» 文档正文:
Course2-Week4-决策树-CFANZ编程社区

Course2-Week4-决策树

文章目录

Course2-Week4-决策树

1. 决策树的直观理解

“神经网络”和“决策树/决策树集合”都被广泛应用于很多商业应用，并且在各类机器学习比赛中也取得了很好的成绩。但相比于“神经网络”，“决策树/决策树集合”却并没有在学术界引起很多关注。本周就来介绍“决策树/决策树集合”这个非常强大的工具。

“决策树(decision tree)”采用“二叉树”的结构，从根节点(root node)开始，不断地进行一系列判断，最终到达叶子节点(leaf node)，也就是预测结果。上面的“识别猫”问题将贯穿本周，用于帮助我们理解“决策树”中的概念。比如针对“识别猫”的数据集，我们可以构建如下所示的“决策树”，此时有一个新的输入，就可以按照该“决策树”进行推理：

图2-4-1 构建“决策树”并使用“决策树”进行推理

可以看到按照“决策树”的判断过程，这个新的输入最终被预测为猫，符合预期。但显然，对于当前给定的训练集，若没有其他约束条件的话，上述问题的决策树显然不止一种，如下图：

图2-4-2 各种各样的决策树

在上述这些不同的决策树当中，某些性能很好、某些性能很差。所以“决策树学习算法”就是，在所有可能的决策树中，找出当前数据集所对应的性能最好的决策树模型。下面是我们需要考虑的两条准则：

2. 构建单个决策树

2.1 熵和信息增益

熵(杂质)

» 任务项: 请接续上面这篇讲决策树的文章，从末尾的“熵(杂质)”之后往下写。

» 提供材料:
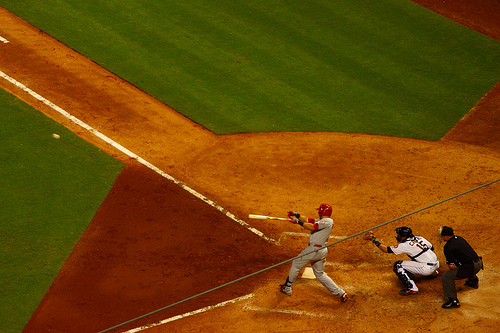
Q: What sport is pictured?
A: Baseball.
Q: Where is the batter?
A: Home plate.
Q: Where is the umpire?
A: Behind the catcher.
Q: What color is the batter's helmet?
A: Red.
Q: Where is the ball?
A: In the air.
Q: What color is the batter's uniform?
A: Grey.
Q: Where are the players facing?
A: Left.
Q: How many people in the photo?
A: 3.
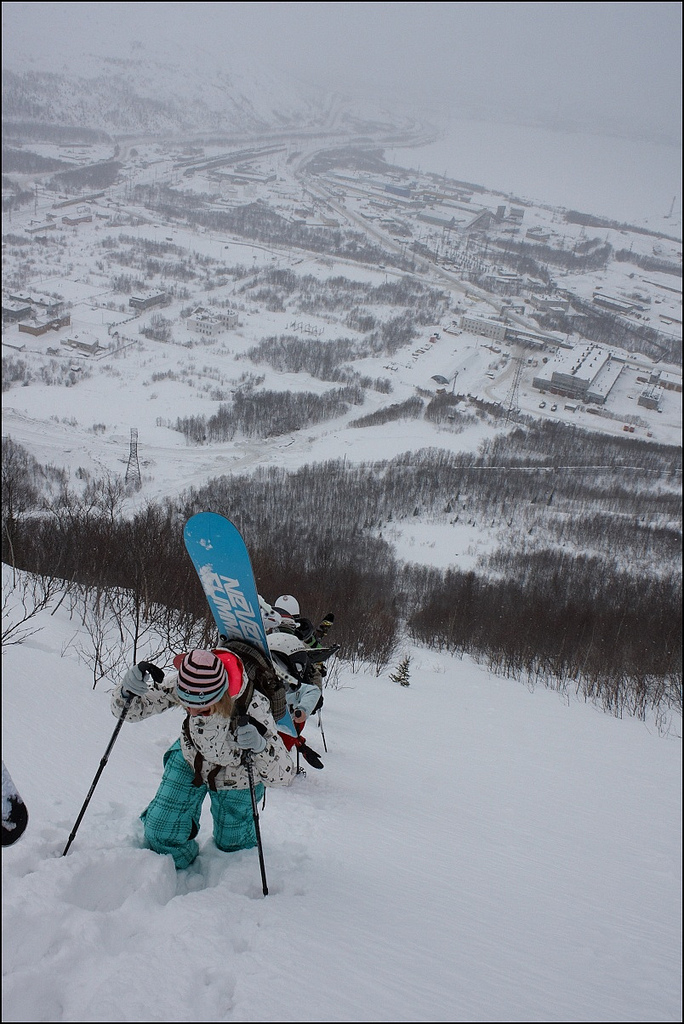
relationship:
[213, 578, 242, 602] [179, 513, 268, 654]
letter on snowboard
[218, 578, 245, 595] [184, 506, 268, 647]
letter on snowboard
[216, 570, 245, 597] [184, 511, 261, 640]
letter on snowboard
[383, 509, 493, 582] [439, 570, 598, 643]
clearing in middle of dead trees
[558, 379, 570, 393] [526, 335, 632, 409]
wall side building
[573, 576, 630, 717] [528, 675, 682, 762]
shrub on ground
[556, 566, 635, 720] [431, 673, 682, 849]
shrub on ground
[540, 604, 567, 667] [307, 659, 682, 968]
shrub in ground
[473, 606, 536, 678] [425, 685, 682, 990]
shrub in ground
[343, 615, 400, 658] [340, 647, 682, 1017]
shrub on ground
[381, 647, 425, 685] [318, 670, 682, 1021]
shrub in ground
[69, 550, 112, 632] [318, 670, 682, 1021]
shrub in ground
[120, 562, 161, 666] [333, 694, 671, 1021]
shrub in ground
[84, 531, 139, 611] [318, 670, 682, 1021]
shrub in ground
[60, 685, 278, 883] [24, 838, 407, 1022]
ski poles in snow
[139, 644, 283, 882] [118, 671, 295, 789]
woman wearing jacket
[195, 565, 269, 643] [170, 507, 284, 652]
lettering on snowboard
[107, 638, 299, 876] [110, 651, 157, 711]
woman wearing glove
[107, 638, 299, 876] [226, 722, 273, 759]
woman wearing glove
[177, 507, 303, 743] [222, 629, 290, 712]
snowboard in backpack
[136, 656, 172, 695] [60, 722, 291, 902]
strap in ski poles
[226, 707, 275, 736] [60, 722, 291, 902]
strap in ski poles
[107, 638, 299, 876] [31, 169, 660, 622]
woman on mountainside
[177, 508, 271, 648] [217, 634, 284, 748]
snowboard attached to back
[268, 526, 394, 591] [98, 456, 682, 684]
trees at bottom of ravine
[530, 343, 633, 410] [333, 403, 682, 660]
building in valley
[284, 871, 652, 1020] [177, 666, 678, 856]
snow covering hill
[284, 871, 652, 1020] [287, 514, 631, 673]
snow covering trees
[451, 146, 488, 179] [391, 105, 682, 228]
snow covering water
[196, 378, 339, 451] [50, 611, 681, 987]
forest patch below hill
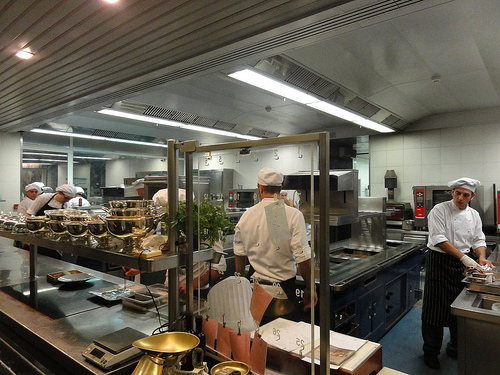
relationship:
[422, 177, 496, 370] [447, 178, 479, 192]
cook has hat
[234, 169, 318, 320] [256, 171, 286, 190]
cook has hat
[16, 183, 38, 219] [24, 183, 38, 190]
cook has hat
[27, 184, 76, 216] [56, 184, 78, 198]
cook has hat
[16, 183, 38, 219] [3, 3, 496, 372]
cook in kitchen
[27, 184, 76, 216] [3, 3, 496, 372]
cook in kitchen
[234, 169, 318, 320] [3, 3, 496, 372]
cook in kitchen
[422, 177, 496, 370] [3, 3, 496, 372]
cook in kitchen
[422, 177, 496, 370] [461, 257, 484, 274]
cook wearing glove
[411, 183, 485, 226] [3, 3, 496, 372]
microwave in kitchen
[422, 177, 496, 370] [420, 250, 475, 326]
cook wearing apron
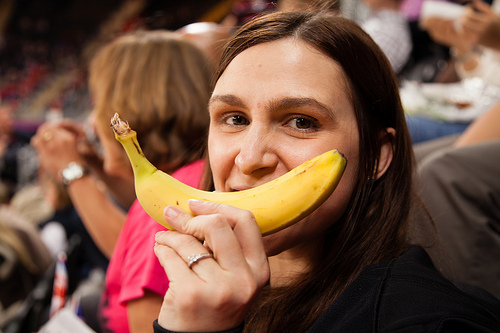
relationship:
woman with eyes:
[149, 9, 476, 332] [207, 97, 328, 134]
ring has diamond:
[184, 248, 214, 268] [189, 255, 199, 260]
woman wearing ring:
[149, 9, 476, 332] [184, 248, 214, 268]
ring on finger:
[184, 248, 214, 268] [152, 200, 270, 300]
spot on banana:
[171, 200, 192, 212] [109, 109, 352, 241]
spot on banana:
[176, 200, 179, 206] [109, 109, 352, 241]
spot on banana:
[303, 175, 324, 196] [109, 109, 352, 241]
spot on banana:
[290, 164, 311, 178] [109, 109, 352, 241]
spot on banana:
[127, 132, 147, 160] [109, 109, 352, 241]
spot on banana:
[111, 135, 129, 142] [109, 109, 352, 241]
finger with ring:
[146, 220, 211, 279] [184, 248, 214, 268]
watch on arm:
[48, 153, 100, 187] [151, 202, 269, 329]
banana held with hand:
[109, 109, 352, 241] [142, 185, 271, 330]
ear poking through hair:
[369, 121, 397, 182] [214, 3, 418, 327]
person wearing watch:
[30, 20, 118, 260] [49, 147, 94, 195]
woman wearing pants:
[149, 9, 476, 332] [406, 120, 482, 287]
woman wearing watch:
[149, 9, 476, 332] [55, 150, 100, 189]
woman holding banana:
[112, 2, 475, 325] [109, 109, 352, 241]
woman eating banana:
[149, 9, 476, 332] [89, 102, 355, 249]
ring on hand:
[184, 248, 214, 268] [22, 110, 91, 179]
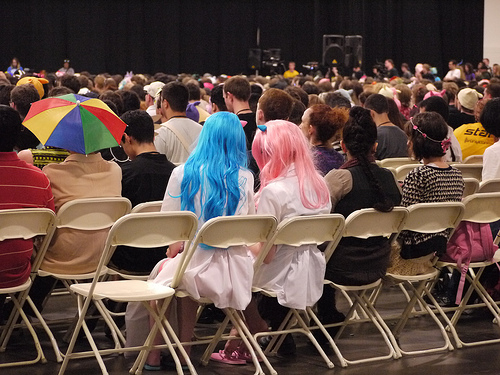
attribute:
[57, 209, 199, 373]
chair — light, empty, folding chari, white, ivory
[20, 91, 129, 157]
umbrella — multicolored, colored, on head, blue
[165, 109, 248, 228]
wig — blue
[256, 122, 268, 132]
horn — blue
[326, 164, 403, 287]
vest — black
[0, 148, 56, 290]
shirt — striped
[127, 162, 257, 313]
dress — white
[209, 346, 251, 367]
sandal — pink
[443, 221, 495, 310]
backpack — pink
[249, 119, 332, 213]
hair — pink, long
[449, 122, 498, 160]
t-shirt — yellow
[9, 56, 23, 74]
lady — elderly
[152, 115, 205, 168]
shirt 2 — white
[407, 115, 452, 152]
band — around head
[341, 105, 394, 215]
braided hair — long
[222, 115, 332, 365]
girl — sitting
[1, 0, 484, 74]
curtain — black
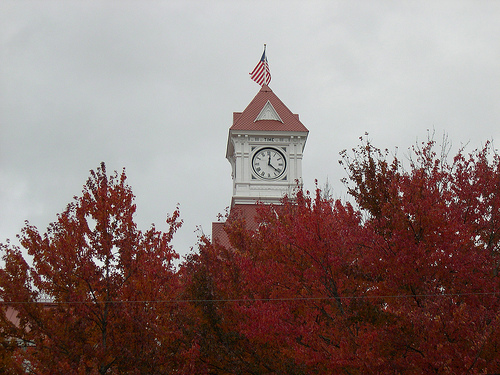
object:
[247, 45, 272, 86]
flag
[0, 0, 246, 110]
sky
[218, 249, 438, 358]
tree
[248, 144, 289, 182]
clock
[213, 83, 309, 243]
building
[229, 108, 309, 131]
roof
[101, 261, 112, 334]
branch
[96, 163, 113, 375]
trees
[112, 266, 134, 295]
branches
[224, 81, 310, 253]
tower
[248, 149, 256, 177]
border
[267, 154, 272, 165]
hands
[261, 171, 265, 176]
numbers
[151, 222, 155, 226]
leaves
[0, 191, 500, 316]
season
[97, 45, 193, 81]
cloud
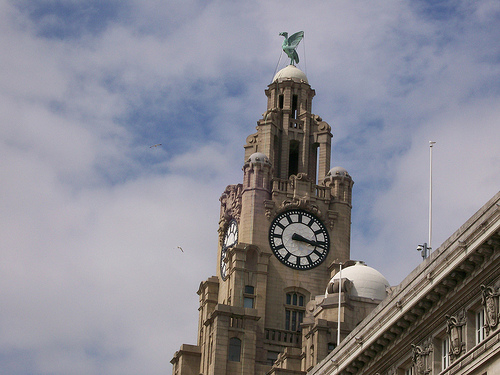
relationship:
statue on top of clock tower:
[280, 30, 305, 68] [171, 82, 352, 373]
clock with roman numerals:
[270, 209, 331, 270] [295, 254, 303, 268]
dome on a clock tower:
[274, 66, 310, 84] [171, 82, 352, 373]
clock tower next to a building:
[171, 82, 352, 373] [303, 262, 400, 369]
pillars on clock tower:
[244, 87, 332, 189] [171, 82, 352, 373]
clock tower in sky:
[171, 82, 352, 373] [2, 4, 498, 374]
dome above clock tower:
[274, 66, 310, 84] [171, 82, 352, 373]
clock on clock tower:
[270, 209, 331, 270] [171, 82, 352, 373]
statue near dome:
[280, 30, 305, 68] [274, 66, 310, 84]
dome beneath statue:
[274, 66, 310, 84] [280, 30, 305, 68]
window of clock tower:
[285, 289, 307, 331] [171, 82, 352, 373]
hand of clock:
[293, 233, 324, 250] [270, 209, 331, 270]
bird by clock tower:
[175, 246, 185, 252] [171, 82, 352, 373]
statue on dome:
[280, 30, 305, 68] [274, 66, 310, 84]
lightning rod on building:
[428, 140, 438, 266] [303, 262, 400, 369]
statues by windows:
[446, 310, 465, 357] [474, 308, 491, 347]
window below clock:
[285, 289, 307, 331] [270, 209, 331, 270]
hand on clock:
[293, 233, 324, 250] [270, 209, 331, 270]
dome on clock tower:
[274, 66, 310, 84] [171, 82, 352, 373]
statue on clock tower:
[280, 30, 305, 68] [171, 82, 352, 373]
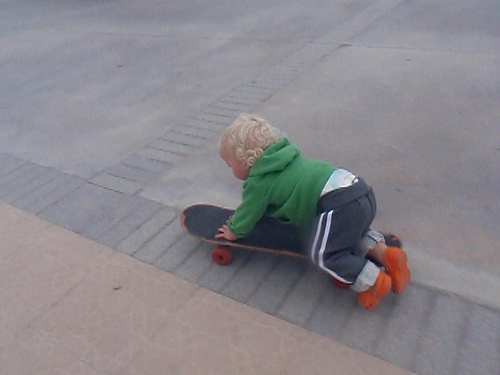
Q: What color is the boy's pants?
A: Gray and white.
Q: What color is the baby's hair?
A: Blonde.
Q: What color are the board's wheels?
A: Red.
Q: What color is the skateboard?
A: Black.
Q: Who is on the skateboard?
A: A baby.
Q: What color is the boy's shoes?
A: Orange.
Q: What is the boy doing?
A: Riding a skateboard.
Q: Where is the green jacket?
A: On the baby.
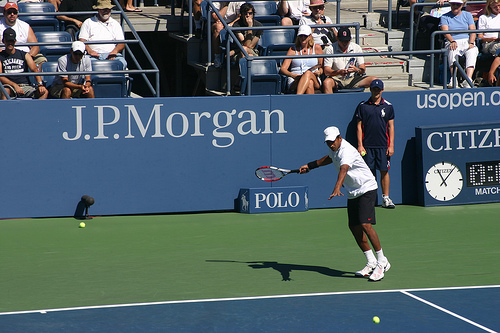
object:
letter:
[188, 110, 212, 139]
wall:
[0, 87, 500, 220]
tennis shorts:
[345, 190, 379, 228]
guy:
[298, 124, 392, 283]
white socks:
[375, 247, 387, 263]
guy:
[353, 79, 396, 210]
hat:
[370, 79, 385, 88]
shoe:
[367, 259, 394, 281]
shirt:
[325, 138, 380, 200]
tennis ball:
[369, 315, 383, 325]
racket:
[253, 164, 306, 183]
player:
[297, 125, 392, 283]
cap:
[323, 125, 341, 145]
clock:
[422, 159, 465, 204]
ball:
[77, 219, 88, 228]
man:
[76, 0, 134, 77]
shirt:
[77, 14, 129, 55]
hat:
[92, 0, 120, 9]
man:
[354, 77, 398, 209]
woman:
[278, 22, 328, 96]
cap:
[294, 25, 313, 39]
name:
[62, 103, 292, 150]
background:
[0, 0, 500, 331]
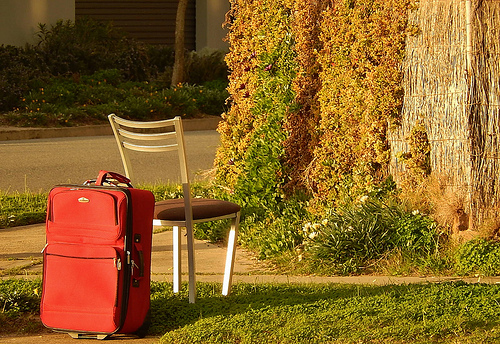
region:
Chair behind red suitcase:
[106, 111, 242, 301]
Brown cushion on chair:
[150, 196, 239, 219]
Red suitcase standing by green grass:
[37, 172, 154, 340]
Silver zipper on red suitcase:
[39, 241, 48, 253]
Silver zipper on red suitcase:
[113, 258, 123, 271]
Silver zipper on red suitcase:
[124, 248, 131, 263]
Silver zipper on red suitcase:
[131, 259, 140, 269]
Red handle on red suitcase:
[130, 231, 146, 288]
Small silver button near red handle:
[133, 235, 140, 242]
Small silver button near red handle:
[132, 277, 139, 284]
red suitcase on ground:
[39, 170, 154, 339]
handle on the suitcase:
[85, 174, 118, 188]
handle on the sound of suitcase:
[135, 240, 150, 284]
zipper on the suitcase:
[122, 251, 133, 266]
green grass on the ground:
[241, 285, 489, 341]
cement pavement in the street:
[2, 136, 83, 184]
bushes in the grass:
[26, 39, 113, 71]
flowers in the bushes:
[34, 86, 51, 104]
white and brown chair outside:
[109, 113, 248, 300]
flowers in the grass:
[356, 193, 371, 209]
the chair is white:
[104, 102, 244, 302]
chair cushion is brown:
[147, 192, 239, 229]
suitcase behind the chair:
[32, 164, 159, 339]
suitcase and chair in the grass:
[18, 79, 268, 341]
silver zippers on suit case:
[35, 239, 147, 282]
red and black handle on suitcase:
[129, 229, 149, 291]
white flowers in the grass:
[283, 182, 421, 262]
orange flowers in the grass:
[5, 74, 222, 117]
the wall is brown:
[73, 2, 197, 55]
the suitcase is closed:
[23, 154, 155, 340]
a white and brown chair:
[107, 111, 244, 294]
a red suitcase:
[48, 163, 167, 341]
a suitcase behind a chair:
[27, 104, 244, 331]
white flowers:
[273, 188, 369, 257]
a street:
[0, 135, 233, 176]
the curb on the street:
[7, 123, 209, 133]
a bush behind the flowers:
[10, 20, 141, 78]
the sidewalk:
[177, 253, 492, 305]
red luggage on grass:
[28, 170, 155, 335]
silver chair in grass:
[113, 115, 254, 292]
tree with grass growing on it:
[231, 2, 497, 236]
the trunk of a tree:
[412, 5, 494, 230]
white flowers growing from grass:
[279, 192, 363, 264]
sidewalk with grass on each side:
[270, 266, 472, 309]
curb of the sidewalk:
[6, 131, 81, 143]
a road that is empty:
[7, 137, 84, 189]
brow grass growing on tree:
[316, 1, 406, 203]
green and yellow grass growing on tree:
[242, 55, 291, 210]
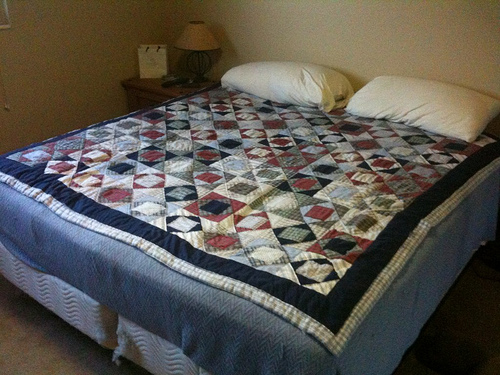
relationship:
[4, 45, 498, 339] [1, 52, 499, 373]
quilt on bed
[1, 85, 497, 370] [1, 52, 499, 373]
blanket on bed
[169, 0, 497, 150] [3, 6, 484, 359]
tan wall of room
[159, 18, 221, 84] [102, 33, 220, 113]
lamp of nightstand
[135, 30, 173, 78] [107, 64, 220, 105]
bag sitting nightstand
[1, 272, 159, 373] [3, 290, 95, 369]
carpet of ground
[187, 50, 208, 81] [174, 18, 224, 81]
base of lamp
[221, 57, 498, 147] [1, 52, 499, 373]
pillows on bed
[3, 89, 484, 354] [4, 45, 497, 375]
bed covered quilt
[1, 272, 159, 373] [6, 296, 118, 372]
carpet of floor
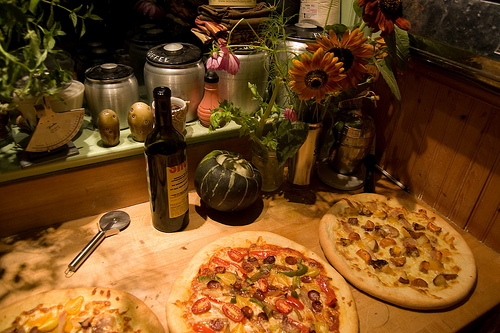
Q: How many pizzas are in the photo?
A: 3.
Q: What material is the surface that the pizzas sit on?
A: Wood.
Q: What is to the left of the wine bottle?
A: A pizza cutter.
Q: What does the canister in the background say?
A: COFFEE.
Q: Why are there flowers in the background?
A: Decoration.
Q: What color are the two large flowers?
A: Orange.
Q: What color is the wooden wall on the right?
A: Brown.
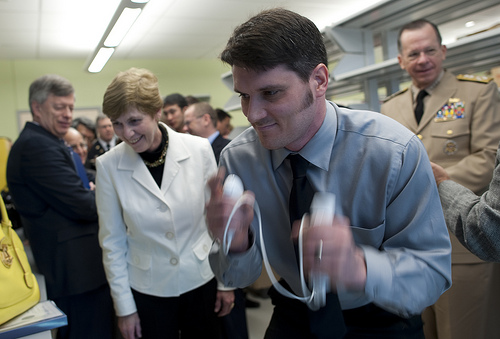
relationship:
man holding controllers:
[206, 7, 459, 334] [223, 172, 345, 309]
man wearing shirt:
[206, 7, 459, 334] [208, 99, 455, 318]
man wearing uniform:
[371, 17, 499, 337] [372, 68, 500, 333]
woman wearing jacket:
[93, 65, 236, 328] [90, 132, 232, 311]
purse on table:
[4, 188, 40, 320] [4, 294, 69, 333]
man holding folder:
[3, 72, 121, 336] [68, 145, 96, 192]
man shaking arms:
[206, 7, 459, 334] [205, 138, 455, 319]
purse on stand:
[4, 188, 40, 320] [4, 294, 69, 333]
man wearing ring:
[206, 7, 459, 334] [312, 243, 322, 262]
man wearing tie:
[206, 7, 459, 334] [285, 153, 315, 284]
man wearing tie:
[371, 17, 499, 337] [411, 87, 433, 123]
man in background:
[3, 72, 121, 336] [1, 1, 498, 322]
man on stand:
[3, 72, 121, 336] [0, 226, 73, 338]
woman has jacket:
[93, 65, 236, 328] [90, 132, 232, 311]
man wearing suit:
[3, 72, 121, 336] [2, 123, 137, 336]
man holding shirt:
[206, 7, 459, 334] [208, 99, 455, 318]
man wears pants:
[3, 72, 121, 336] [56, 282, 124, 338]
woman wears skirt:
[93, 65, 236, 328] [128, 279, 216, 336]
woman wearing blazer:
[93, 65, 236, 328] [90, 132, 232, 311]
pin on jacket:
[454, 110, 471, 123] [374, 68, 500, 268]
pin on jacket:
[456, 71, 494, 84] [374, 68, 500, 268]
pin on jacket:
[445, 95, 464, 104] [90, 132, 232, 311]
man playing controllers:
[206, 7, 459, 334] [223, 172, 345, 309]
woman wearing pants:
[93, 65, 236, 328] [128, 276, 219, 332]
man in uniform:
[371, 17, 499, 337] [372, 68, 500, 333]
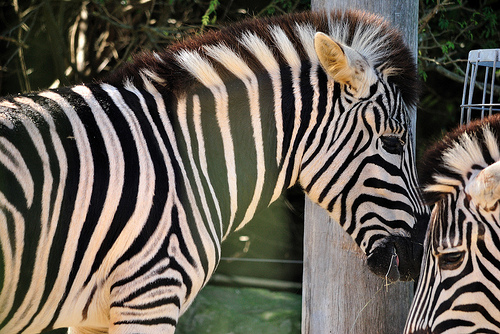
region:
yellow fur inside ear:
[308, 36, 367, 108]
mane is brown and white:
[423, 126, 499, 178]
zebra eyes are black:
[370, 123, 405, 173]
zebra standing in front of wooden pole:
[308, 5, 413, 332]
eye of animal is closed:
[436, 238, 465, 293]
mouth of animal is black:
[376, 236, 422, 292]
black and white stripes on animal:
[0, 86, 428, 326]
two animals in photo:
[1, 96, 498, 332]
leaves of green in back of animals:
[11, 0, 203, 49]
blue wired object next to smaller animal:
[454, 55, 498, 107]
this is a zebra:
[0, 4, 440, 329]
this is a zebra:
[404, 105, 495, 325]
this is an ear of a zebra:
[295, 10, 379, 108]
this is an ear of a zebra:
[459, 161, 497, 207]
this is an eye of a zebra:
[434, 242, 471, 279]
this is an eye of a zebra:
[376, 120, 422, 171]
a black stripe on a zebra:
[114, 73, 179, 302]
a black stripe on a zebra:
[52, 86, 95, 331]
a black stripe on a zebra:
[136, 58, 219, 266]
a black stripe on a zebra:
[256, 15, 318, 195]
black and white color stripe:
[26, 104, 131, 257]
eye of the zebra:
[380, 133, 403, 151]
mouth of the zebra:
[370, 240, 420, 272]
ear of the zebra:
[314, 30, 368, 80]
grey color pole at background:
[304, 240, 356, 332]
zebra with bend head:
[421, 197, 498, 329]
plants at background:
[11, 6, 111, 58]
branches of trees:
[433, 57, 463, 86]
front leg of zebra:
[103, 287, 180, 332]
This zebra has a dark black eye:
[379, 125, 406, 163]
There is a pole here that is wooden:
[316, 263, 342, 323]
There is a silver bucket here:
[472, 49, 488, 90]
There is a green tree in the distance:
[73, 14, 91, 41]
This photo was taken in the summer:
[98, 38, 333, 290]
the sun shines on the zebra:
[31, 38, 390, 276]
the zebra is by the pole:
[227, 6, 490, 238]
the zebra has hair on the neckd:
[112, 26, 395, 73]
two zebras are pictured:
[18, 36, 498, 281]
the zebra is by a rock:
[205, 262, 250, 321]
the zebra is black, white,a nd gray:
[51, 123, 353, 331]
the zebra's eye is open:
[332, 78, 466, 231]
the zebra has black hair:
[382, 43, 452, 143]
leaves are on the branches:
[2, 17, 291, 137]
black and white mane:
[118, 16, 390, 115]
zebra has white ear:
[311, 27, 414, 119]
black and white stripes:
[38, 107, 429, 239]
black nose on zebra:
[343, 226, 446, 303]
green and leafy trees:
[8, 16, 264, 43]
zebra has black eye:
[369, 118, 406, 169]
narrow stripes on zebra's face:
[294, 114, 425, 261]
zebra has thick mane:
[149, 14, 264, 115]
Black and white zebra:
[399, 112, 499, 332]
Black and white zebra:
[0, 9, 432, 331]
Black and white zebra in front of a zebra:
[0, 7, 429, 332]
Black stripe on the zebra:
[219, 25, 279, 215]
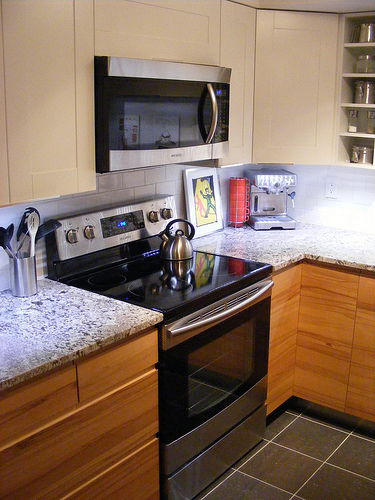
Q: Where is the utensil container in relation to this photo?
A: Middle-right hand side.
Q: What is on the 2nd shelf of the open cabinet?
A: Salt and pepper shakers.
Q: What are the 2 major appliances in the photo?
A: New stove and microwave.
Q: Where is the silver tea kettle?
A: Top right burner of the stove.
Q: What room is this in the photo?
A: Kitchen.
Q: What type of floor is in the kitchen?
A: Dark gray slate tile.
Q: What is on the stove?
A: Teapot.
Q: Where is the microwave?
A: Above stove.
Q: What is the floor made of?
A: Tile.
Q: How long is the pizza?
A: No pizza.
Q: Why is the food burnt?
A: No food.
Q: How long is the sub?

» 已解答题目:
前面提到希望每次在节点进行拆分时，都尽可能的降低信息的“不确定度”，也就是尽可能提升信息的“纯度(purity)”。这个“不确定度”使用“熵(entropy)”来进行计算，下面是“熵”的计算公式和曲线。由于“熵”的物理意义就是“信息的不确定度/不纯的程度”，所以机器学习中又喜欢称“熵”为“杂质(impurity)”。这些都只是花里胡哨的名字而已，只需要记住：

$\begin{aligned} \text{Entropy:} \quad H(P) = -\sum_{all\;i}p_ilog_2(p_i) \overset{二元分类}{\Longrightarrow} H(p_1) = -p_1log_2(p_1) - (1-p_1)log_2(1-p_1) \end{aligned}$

图2-4-3 “熵”的示意图

注意，除了“熵”之外，还有其他方法来衡量“信息不纯的程度”，比如开源软件包中会提供“Gini指数”。它表示从数据集中随机选择两个样本，其类别标签不一致的概率，下面是其计算公式。但是为了首先掌握决策树的构建过程，而不是让过多的琐碎的概念困扰，本课程我们就只用“熵”来表示信息的“不纯度”。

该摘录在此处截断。